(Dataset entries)

BEGIN

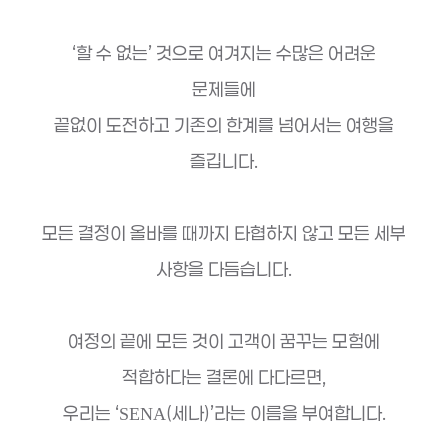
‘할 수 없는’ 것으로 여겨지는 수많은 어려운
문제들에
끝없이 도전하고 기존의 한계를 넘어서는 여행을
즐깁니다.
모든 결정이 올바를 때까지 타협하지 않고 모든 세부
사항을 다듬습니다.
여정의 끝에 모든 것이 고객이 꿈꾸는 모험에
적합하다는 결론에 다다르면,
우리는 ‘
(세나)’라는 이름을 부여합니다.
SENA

END

* [EXERCISE DETAILS]
The answer must restate every entry word for word, with the pictures left out.

* [EXERCISE RESULT]
‘할 수 없는’ 것으로 여겨지는 수많은 어려운
문제들에
끝없이 도전하고 기존의 한계를 넘어서는 여행을
즐깁니다.
모든 결정이 올바를 때까지 타협하지 않고 모든 세부
사항을 다듬습니다.
여정의 끝에 모든 것이 고객이 꿈꾸는 모험에
적합하다는 결론에 다다르면,
우리는 ‘
(세나)’라는 이름을 부여합니다.
SENA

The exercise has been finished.